APERTI ALLA TRASCENDENZA

Seppe compensare la diminuzione delle forze fisiche, dovuta all’età, con l’esperienza e la tecnica. «Non trovo nulla di male nell’invecchiare». Viktor non ha mai azzardato difficoltà eccessive, consapevole che altra era la sua missione nel mondo e anche che non aveva il tempo per un allenamento costante. Un sogno irrealizzato: «Cosa voglio di più? Posso dirlo con molta precisione: mi sarebbe piaciuto essere il primo a scalare una vetta.

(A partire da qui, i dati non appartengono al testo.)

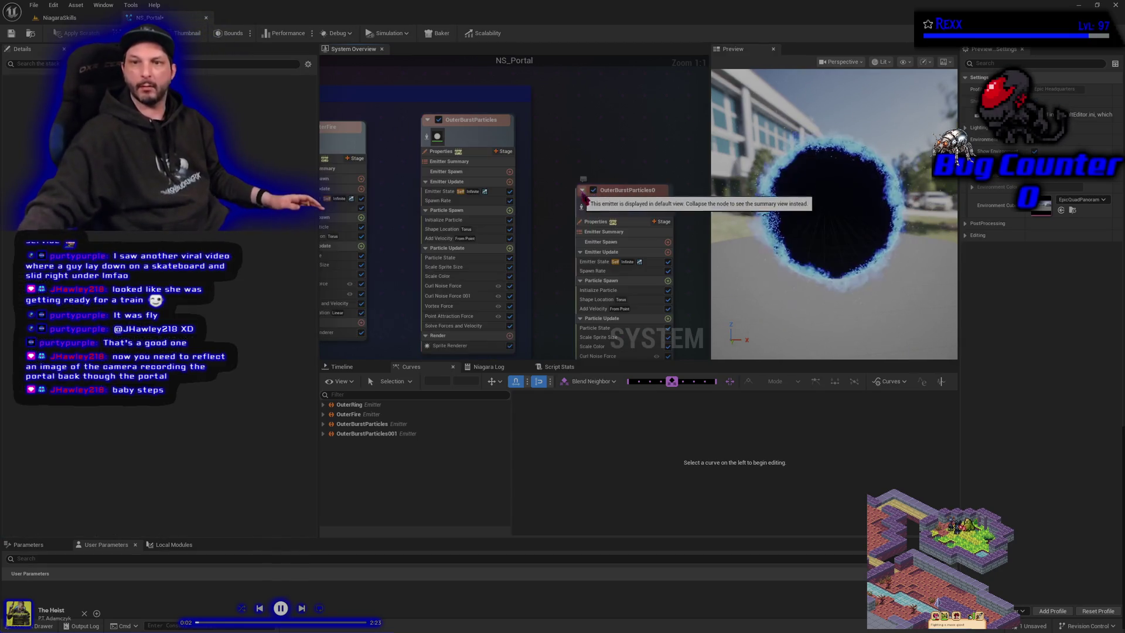
{"action": "left_click_drag", "start_coordinate": [620, 205], "coordinate": [605, 135]}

Una volta fui invitato dal mio compagno di cordata Rudolf Reif a una scalata mai tentata prima; non potei però accettare, poiché non potevo prendermi vacanze dall’ospedale». Nel 1987, a 82 anni, fu invitato a tenere un discorso in occasione dei 125 anni del Club Alpino Austriaco. «Quando noi, i più vecchi tra noi, noi che abbiamo superato la soglia del nono decennio, guardiamo indietro alle esperienze che ci hanno donato montagne, pareti e creste, allora potremmo sentire il cuore pesante; ma queste parole di un poeta ci consolano: “Ciò che hai vissuto nessuna forza al mondo può sottrartelo”...». L’amico e collega Giambattista Torello ha detto di lui: «Viktor Frankl resterà nella storia della psichiatria come terapeuta del “male del secolo XX”, come strenuo difensore della libertà umana contro ogni cieco determinismo scientifico-naturale, come splendido fenomenologo dell’amore, come ottimista scopritore dell’essere umano aperto alla Trascendenza».